ARROW-10732: [Rust] [DataFusion] Integrate DFSchema as a step towards supporting qualified column names #8839

andygrove · 2020-12-05T17:30:32Z

This PR builds on #8840 and integrates DFSchema with the DataFusion query planning, optimization, and execution code.

This was a pretty large refactor unfortunately and I don't really see a way to break this down into smaller PRs.

There should be no functional changes in this PR. Fields are looked up using field_with_unqualified_name and I will file a separate PR to add support for referencing qualified field names.

Note that I had to update PhysicalExpr.evaluate() to pass in the input schema since we can no longer rely on the schema from the Arrow RecordBatch (because it loses the qualifiers). The other methods on PhysicalExpr already required the input schema, so this seems consistent at least, because we now always use the schema from the plan.

The rest of the changes are updating the query planning, optimization, and execution to use DFSchema instead of Schema.

Design Document: https://docs.google.com/document/d/1BFo7ruJayCulAHLa9-noaHXbgcaAH_4LuOJFGJnDHkc/edit#heading=h.3japu7255aut

github-actions · 2020-12-05T17:34:01Z

https://issues.apache.org/jira/browse/ARROW-10732

andygrove · 2020-12-05T20:35:25Z

@alamb @jorgecarleitao @Dandandan fyi

Dandandan · 2020-12-05T22:02:37Z

This is great! I didn't see any strange things now, code looks clean and it sounds like this could be integrated and further tested.

jorgecarleitao · 2020-12-06T03:17:34Z

Hey @andygrove . Thanks a lot for this!

I would benefit from understanding the use-case for DFSchema at the physical plan.
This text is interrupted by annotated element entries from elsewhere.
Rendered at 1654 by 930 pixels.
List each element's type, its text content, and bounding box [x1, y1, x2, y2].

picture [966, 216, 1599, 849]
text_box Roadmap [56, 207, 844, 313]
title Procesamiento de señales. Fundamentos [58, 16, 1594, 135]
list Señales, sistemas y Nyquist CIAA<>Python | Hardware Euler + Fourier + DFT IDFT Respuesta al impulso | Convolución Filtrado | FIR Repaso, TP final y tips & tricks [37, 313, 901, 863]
Note that this is primarily for my own understanding, as I am only familiar with qualifier names in SQL to disambiguate columns in expressions concerning more than one table - not in the representation of a statement at the physical plan. Maybe you could give an example of where arrow::Schema is not sufficient at the physical level?

My current understanding is that, without qualifiers, we can't write things like (table1.a + 1) >= (table2.b - 1).

What I am trying to understand is when do we need such an expression at the physical level. Typically, these plans require some form of join and are mapped to filter(join(a, b)), in which case I do not see how a qualifier is used: before the join there are two input nodes that are joined on a key (i.e. always an equality relationship between columns); after the join, there is a single node, and thus qualifiers are not needed.

One use case case I see for this is when the join is itself over an expression, e.g. JOIN ON (table1.a + 1) == (table2.b - 1). However, in this case, at the physical level, this can always be mapped to join(projection()). I.e. it seems to me that it is more of a convenience at building a logical statement than a necessity for executing such a statement.

If the goal is that we can add the qualifier to the column name after the join, to desambiguate table1.a from table2.a, wouldn't it be easier to do that at the logical plan alone?

andygrove · 2020-12-06T03:23:03Z

Hi @jorgecarleitao did you get a chance to read the design document? There is a link to it from the JIRA.

jorgecarleitao · 2020-12-06T03:27:01Z

Hi @jorgecarleitao did you get a chance to read the design document? There is a link to it from the JIRA.

Yeah, I missed that one and the whole discussion on the issue: https://docs.google.com/document/d/1BFo7ruJayCulAHLa9-noaHXbgcaAH_4LuOJFGJnDHkc/edit#heading=h.su3u27lcpr3l , sorry about that.

andygrove · 2020-12-06T03:28:22Z

You may have a point about only needing this at the logical level. I am not sure, but I will take a look at this tomorrow.

Dandandan · 2020-12-06T08:15:13Z

rust/datafusion/src/logical_plan/dfschema.rs

+impl DFSchema {
+    /// Creates an empty `DFSchema`
+    pub fn empty() -> Self {
+        Self { fields: vec![] }


Would it make sense to make this a hashset? Or convert to vec in last step.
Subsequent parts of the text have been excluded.